Segment Open
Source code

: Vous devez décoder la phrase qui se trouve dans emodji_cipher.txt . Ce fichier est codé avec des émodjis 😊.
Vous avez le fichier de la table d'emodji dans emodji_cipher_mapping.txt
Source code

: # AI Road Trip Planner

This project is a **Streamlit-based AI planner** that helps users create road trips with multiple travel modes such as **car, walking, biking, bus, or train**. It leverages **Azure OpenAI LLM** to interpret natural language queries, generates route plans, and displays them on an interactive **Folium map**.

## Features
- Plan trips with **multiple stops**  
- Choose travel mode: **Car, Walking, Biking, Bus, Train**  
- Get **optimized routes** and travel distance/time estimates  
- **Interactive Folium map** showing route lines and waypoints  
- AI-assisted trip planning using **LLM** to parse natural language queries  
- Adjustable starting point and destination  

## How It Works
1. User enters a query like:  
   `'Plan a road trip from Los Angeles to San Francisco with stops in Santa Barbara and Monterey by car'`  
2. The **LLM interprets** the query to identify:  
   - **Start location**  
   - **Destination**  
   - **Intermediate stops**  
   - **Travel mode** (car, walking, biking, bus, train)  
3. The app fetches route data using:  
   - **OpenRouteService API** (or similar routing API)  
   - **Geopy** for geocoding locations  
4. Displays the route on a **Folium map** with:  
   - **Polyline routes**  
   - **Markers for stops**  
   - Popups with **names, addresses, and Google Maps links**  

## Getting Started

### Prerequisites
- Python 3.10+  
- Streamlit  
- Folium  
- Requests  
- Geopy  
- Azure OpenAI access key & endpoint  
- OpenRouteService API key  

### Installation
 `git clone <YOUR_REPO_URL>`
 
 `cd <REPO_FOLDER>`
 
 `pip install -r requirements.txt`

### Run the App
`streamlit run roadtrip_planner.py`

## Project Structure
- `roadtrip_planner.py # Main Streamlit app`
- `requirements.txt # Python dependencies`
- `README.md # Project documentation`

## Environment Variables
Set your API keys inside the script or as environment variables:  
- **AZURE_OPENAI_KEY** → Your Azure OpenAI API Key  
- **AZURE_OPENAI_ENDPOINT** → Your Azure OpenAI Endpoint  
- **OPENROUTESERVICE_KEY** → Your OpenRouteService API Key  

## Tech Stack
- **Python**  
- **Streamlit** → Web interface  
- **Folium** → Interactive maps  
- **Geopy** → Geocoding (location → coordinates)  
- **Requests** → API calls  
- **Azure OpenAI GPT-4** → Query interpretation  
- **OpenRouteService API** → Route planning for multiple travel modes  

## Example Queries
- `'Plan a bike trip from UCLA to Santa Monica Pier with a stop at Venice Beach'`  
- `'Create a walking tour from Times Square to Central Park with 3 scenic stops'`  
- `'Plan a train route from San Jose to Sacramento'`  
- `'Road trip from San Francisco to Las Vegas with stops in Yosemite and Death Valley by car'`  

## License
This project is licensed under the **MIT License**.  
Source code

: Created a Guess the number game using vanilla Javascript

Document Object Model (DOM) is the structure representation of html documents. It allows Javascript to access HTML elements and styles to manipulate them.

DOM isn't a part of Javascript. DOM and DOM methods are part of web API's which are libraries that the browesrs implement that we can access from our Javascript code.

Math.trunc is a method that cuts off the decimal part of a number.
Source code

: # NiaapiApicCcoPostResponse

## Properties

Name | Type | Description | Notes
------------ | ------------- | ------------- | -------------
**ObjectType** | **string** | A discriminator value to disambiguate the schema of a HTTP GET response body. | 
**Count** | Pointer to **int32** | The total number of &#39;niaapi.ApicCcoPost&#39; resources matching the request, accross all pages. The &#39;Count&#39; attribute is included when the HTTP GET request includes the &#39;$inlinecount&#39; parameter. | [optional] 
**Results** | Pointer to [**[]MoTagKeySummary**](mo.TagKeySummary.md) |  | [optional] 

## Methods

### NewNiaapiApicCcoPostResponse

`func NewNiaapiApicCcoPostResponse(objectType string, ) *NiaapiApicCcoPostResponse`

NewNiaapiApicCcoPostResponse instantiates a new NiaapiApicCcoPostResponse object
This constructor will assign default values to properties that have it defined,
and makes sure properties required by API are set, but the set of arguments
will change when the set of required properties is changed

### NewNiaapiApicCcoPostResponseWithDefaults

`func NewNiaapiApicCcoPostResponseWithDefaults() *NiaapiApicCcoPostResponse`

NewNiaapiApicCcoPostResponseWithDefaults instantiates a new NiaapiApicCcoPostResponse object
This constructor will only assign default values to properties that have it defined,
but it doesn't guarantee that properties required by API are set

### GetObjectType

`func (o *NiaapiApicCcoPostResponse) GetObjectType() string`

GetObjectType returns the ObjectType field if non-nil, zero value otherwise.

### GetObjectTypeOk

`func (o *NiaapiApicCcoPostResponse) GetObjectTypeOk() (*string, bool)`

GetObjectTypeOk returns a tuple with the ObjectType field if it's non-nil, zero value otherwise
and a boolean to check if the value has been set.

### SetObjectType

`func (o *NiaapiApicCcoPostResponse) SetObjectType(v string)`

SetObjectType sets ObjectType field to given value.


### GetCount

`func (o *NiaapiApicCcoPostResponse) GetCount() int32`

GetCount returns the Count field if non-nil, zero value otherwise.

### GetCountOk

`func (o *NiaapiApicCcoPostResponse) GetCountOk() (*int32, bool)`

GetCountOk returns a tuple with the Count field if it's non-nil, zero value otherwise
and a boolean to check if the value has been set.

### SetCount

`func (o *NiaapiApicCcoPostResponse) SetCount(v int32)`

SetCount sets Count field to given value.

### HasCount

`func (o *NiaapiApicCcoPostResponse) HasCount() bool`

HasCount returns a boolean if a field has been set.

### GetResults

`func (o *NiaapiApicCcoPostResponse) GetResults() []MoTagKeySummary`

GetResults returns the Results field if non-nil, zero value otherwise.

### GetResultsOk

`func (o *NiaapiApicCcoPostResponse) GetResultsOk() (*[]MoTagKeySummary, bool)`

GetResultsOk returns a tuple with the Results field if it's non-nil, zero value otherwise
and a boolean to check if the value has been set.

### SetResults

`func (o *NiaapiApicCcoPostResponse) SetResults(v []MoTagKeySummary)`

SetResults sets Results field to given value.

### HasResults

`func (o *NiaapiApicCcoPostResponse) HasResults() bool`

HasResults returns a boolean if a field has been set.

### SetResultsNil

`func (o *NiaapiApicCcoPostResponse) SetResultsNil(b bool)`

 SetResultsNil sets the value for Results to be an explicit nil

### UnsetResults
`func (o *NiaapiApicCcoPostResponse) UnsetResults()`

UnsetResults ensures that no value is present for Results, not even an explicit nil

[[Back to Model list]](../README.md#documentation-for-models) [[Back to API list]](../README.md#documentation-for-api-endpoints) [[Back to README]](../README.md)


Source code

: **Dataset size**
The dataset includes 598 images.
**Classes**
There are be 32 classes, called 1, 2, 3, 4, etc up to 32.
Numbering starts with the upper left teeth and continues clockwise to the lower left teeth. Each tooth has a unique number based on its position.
Segment Closed
▸ Task to complete:
Could you copy every line from the records that mentions the word "GetObjectTypeOk"?

▸ Response area:
### GetObjectTypeOk
`func (o *NiaapiApicCcoPostResponse) GetObjectTypeOk() (*string, bool)`
GetObjectTypeOk returns a tuple with the ObjectType field if it's non-nil, zero value otherwise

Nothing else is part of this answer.